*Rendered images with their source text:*
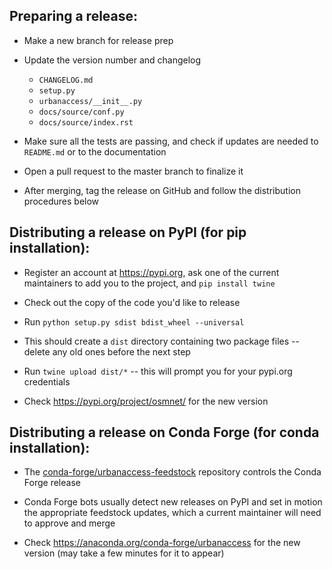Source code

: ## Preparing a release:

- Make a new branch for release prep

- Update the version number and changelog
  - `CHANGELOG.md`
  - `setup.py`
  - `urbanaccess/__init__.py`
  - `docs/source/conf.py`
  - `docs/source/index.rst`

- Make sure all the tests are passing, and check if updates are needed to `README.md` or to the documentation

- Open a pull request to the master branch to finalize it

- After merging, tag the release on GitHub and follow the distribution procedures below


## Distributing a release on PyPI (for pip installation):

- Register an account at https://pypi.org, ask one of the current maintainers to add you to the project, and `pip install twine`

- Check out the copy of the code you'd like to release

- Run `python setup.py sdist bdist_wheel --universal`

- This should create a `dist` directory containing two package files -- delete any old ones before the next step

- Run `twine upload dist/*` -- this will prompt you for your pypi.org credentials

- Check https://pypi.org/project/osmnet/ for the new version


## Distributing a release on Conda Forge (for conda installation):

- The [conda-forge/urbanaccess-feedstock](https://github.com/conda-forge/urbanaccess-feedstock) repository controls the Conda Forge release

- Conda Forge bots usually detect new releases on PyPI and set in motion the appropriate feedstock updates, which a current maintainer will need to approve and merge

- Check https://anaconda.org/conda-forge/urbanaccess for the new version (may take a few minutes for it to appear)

* * *

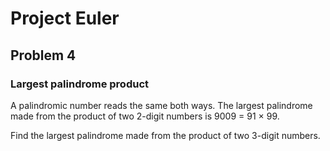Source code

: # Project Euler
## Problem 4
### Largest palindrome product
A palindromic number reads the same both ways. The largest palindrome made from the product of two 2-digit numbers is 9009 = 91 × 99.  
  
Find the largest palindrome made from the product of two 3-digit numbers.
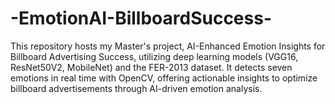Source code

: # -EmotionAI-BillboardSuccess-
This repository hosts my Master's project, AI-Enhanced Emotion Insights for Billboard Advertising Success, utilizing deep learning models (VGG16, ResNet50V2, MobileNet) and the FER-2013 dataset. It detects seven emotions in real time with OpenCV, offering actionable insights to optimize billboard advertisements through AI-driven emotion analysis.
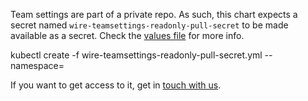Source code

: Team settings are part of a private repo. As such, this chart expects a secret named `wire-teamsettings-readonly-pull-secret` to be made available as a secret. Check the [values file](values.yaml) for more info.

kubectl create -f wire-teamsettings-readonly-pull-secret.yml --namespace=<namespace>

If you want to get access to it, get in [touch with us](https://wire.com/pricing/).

...

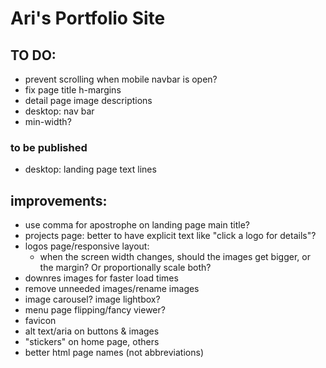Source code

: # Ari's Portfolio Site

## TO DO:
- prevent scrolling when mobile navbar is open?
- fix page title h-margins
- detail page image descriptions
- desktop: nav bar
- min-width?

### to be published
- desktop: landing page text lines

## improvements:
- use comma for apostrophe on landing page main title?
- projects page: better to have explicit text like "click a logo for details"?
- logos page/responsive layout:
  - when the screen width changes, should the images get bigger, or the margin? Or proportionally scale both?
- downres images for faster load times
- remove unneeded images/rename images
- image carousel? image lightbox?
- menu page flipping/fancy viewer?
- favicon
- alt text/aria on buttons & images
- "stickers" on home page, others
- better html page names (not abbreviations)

*WHAT THE EXERCISE ASKS:* Quote verbatim the lines of the data above, starting at the line that contains "- Make a new branch for release prep" and ending at the line that contains "- Conda Forge", with both of those lines included.

*RESPONSE BELOW:*
- Make a new branch for release prep

- Update the version number and changelog
  - `CHANGELOG.md`
  - `setup.py`
  - `urbanaccess/__init__.py`
  - `docs/source/conf.py`
  - `docs/source/index.rst`

- Make sure all the tests are passing, and check if updates are needed to `README.md` or to the documentation

- Open a pull request to the master branch to finalize it

- After merging, tag the release on GitHub and follow the distribution procedures below


## Distributing a release on PyPI (for pip installation):

- Register an account at https://pypi.org, ask one of the current maintainers to add you to the project, and `pip install twine`

- Check out the copy of the code you'd like to release

- Run `python setup.py sdist bdist_wheel --universal`

- This should create a `dist` directory containing two package files -- delete any old ones before the next step

- Run `twine upload dist/*` -- this will prompt you for your pypi.org credentials

- Check https://pypi.org/project/osmnet/ for the new version


## Distributing a release on Conda Forge (for conda installation):

- The [conda-forge/urbanaccess-feedstock](https://github.com/conda-forge/urbanaccess-feedstock) repository controls the Conda Forge release

- Conda Forge bots usually detect new releases on PyPI and set in motion the appropriate feedstock updates, which a current maintainer will need to approve and merge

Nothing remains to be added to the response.